Passage for review →
*-*-*
Hi Antti,

Riak is not tested on btrfs and the file system is not officially
supported. We recommend ext4 or xfs for Linux. ZFS is an option on
Solaris derivatives and FreeBSD.

--
Luke Bakken
Engineer
lbak...@basho.com


On Fri, Dec 18, 2015 at 6:14 AM, Antti Kuusela
<antti.kuus...@firstbeat.fi> wrote:
> Hi,
>
> I have been testing Riak and Riak CS as a possible solution for our future
> storage needs. I have a five server cluster running Centos 7. Riak version
> is 2.1.3 (first installed as 2.1.1, updated twice via Basho repo) and Riak
> CS version is 2.1.0. The servers each have 64GB RAM and six 4TB disks in
> raid 6 using btrfs.
*-*-*
Provided material →
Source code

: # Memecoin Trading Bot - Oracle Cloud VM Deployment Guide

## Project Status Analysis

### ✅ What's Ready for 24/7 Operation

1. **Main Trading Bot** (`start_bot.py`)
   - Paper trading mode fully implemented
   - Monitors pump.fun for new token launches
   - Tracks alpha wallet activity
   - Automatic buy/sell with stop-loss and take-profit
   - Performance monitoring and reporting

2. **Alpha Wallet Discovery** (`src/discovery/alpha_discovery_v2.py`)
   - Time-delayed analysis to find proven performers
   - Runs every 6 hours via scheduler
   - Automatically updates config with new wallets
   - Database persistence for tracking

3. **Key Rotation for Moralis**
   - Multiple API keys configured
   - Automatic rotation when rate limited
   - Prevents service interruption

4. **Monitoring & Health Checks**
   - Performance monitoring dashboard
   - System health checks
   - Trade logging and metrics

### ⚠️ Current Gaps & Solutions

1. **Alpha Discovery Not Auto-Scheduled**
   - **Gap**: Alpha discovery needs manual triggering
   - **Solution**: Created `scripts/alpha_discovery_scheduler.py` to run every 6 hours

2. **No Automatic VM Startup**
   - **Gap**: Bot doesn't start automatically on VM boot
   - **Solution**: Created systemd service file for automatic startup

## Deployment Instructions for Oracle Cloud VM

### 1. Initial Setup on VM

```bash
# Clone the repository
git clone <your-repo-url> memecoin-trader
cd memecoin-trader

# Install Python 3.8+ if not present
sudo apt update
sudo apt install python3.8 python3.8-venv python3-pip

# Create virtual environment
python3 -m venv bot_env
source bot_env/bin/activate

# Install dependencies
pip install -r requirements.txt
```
*-*-*
Tasks to carry out →
1. In the Riak thread, which file systems are recommended for Linux?
2. Write out the part of the Riak thread from "On Fri, Dec" to "6 using btrfs." word for word.
The data comes from a source unrelated to the Riak thread.

Problem solutions →
1. Ext4 or xfs.

2.
On Fri, Dec 18, 2015 at 6:14 AM, Antti Kuusela
<antti.kuus...@firstbeat.fi> wrote:
> Hi,
>
> I have been testing Riak and Riak CS as a possible solution for our future
> storage needs. I have a five server cluster running Centos 7. Riak version
> is 2.1.3 (first installed as 2.1.1, updated twice via Basho repo) and Riak
> CS version is 2.1.0. The servers each have 64GB RAM and six 4TB disks in
> raid 6 using btrfs.